Because it had all the elements of a salacious murder mystery — an attractive young woman raped and brutally killed by a sadist — her death was reduced to stark headlines like “Slasher Slays Woman in Iowa,” in the Bridgeport (Connecticut) Post.
Despite the attention the case drew and a round-the-clock investigation by a beefed-up team of 18 detectives who questioned 3,000 individuals, no one was brought to justice and the murder of the young woman quickly went cold.
☛ In the Big City ☚
Ramona Cox was 25 years-old, a farm girl from Moravia in Appanoose County on the border with Missouri. In 1956, she moved to Des Moines to share an apartment with a high school friend; the two had aspirations of making it in “the big city.” Newspapers described Ramona as “pretty,” “pert,” and “a blue-eyed blonde who tinted her hair auburn.”
She easily found jobs, working first as a secretary at Commercial Credit Corporation and then at Iowa Guaranty.
When she turned 21 and could legally drink, Ramona frequented local bars, where men bought her drinks and she laughed and socialized until closing time.
Then through a new job at the Orville Lowe car dealership, she met a man in the wholesale auto trade who gave her money and let her drive his car. When that relationship ended, she found someone else, a Des Moines businessman with a more substantial job whose identity was not made public.
By the spring of 1962, Ramona had moved on to a secretarial job at the C.D. Wilcox Company and took a part-time position as a cashier at Ardan at 12th and Locust. She lived alone in an unpretentious three-room apartment at 1526 Woodland Avenue near downtown.
She was said to have “numerous men friends” and to “frequent taverns” in her neighborhood like Tommie’s and the Woodland Tap, where there was always a “big game” going on and out-of-towners with shady connections and murky intents drifted in and out.
☛ The Murder ☚
Des Moines Police pieced together the night of the murder. It was Sunday, a week after Easter, and Ramona worked till 5:30 p.m. at Ardan that day. The weekend was over and she was preparing to return to her full-time job the next morning.
Between 7:30 and 7:45 p.m., a witness saw through the window a “well-dressed man” seated in Ramona’s apartment. He wore trousers and a light-colored shirt with rolled-up sleeves.

Material:
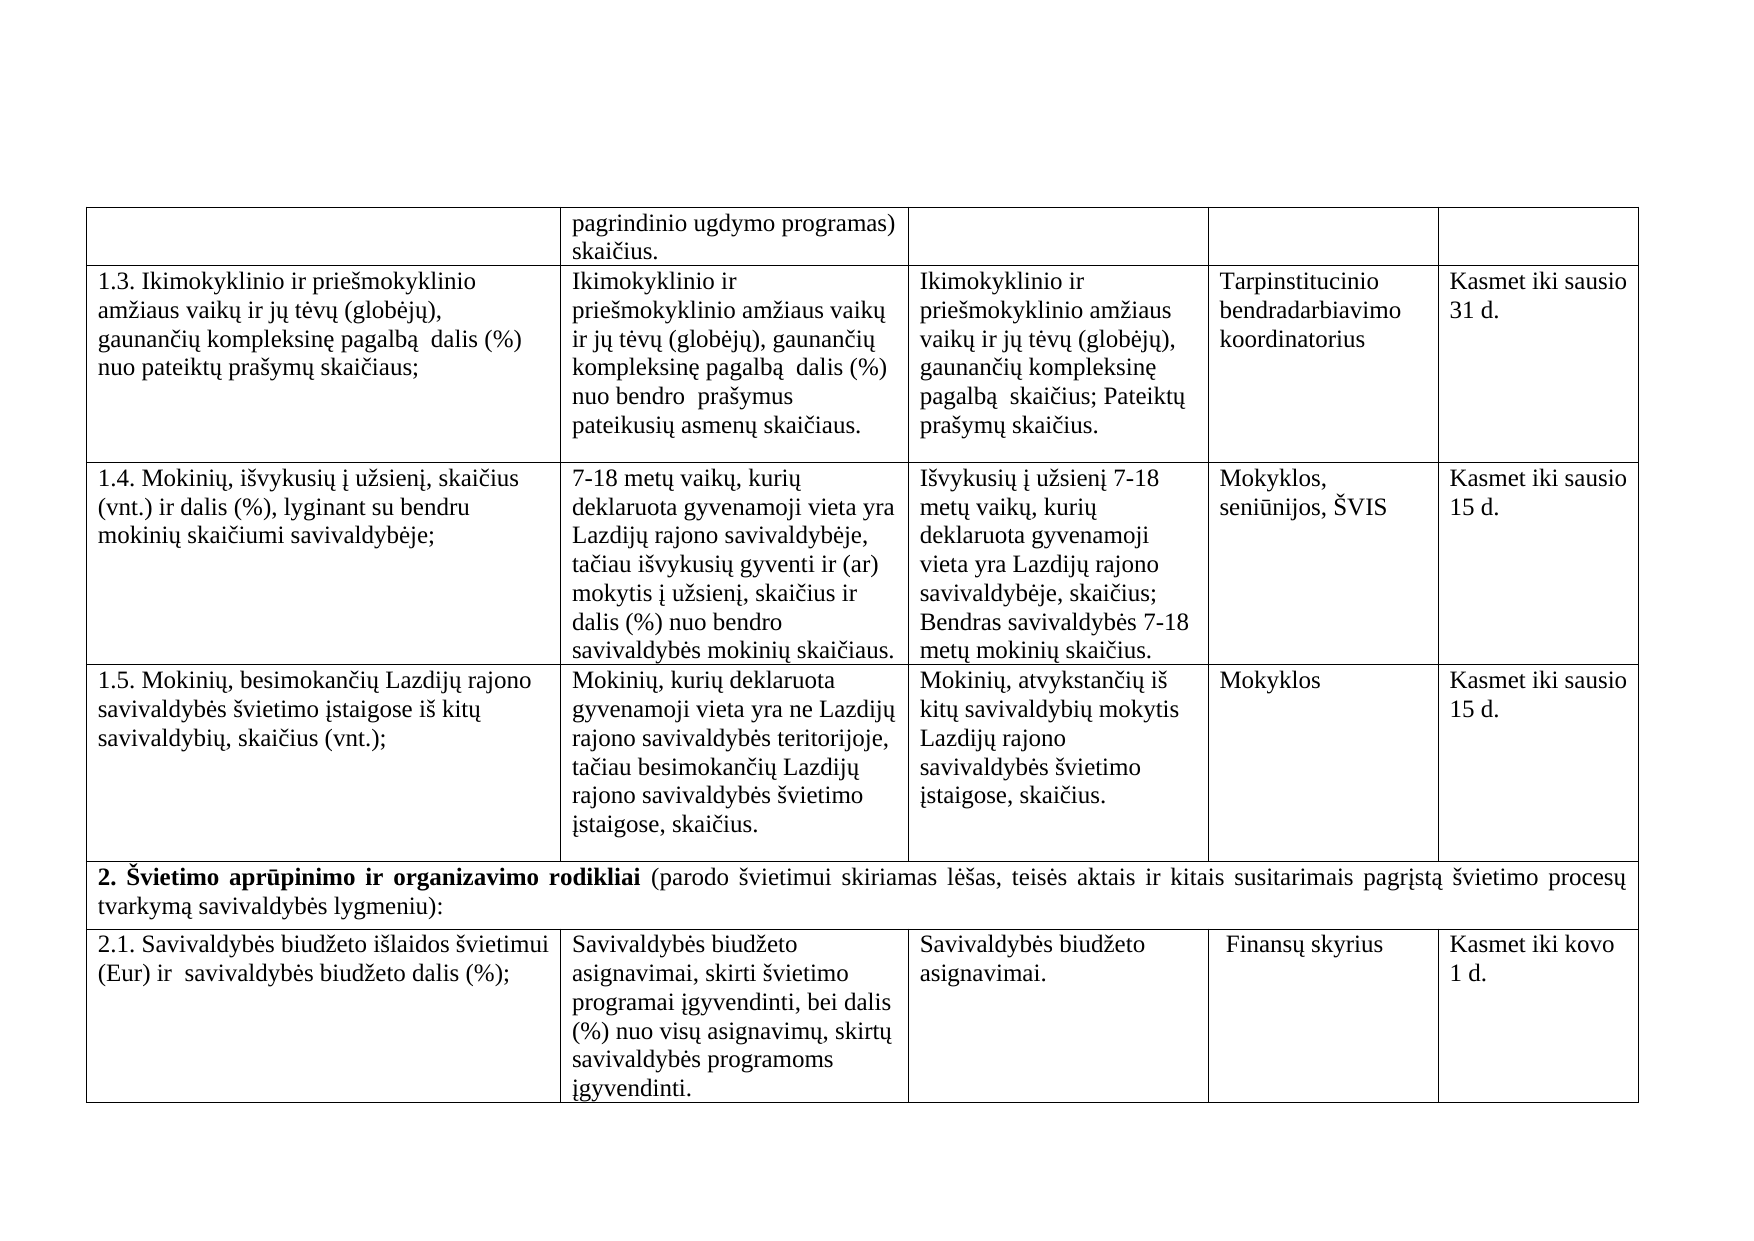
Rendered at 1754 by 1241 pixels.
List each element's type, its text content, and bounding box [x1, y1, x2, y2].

Written instruction:
In the passage about the Ramona Cox murder, what was the address of the apartment she lived in by the spring of 1962? Rely only on the passage about the Ramona Cox murder for what follows.

Full solution:
1526 Woodland Avenue, near downtown Des Moines.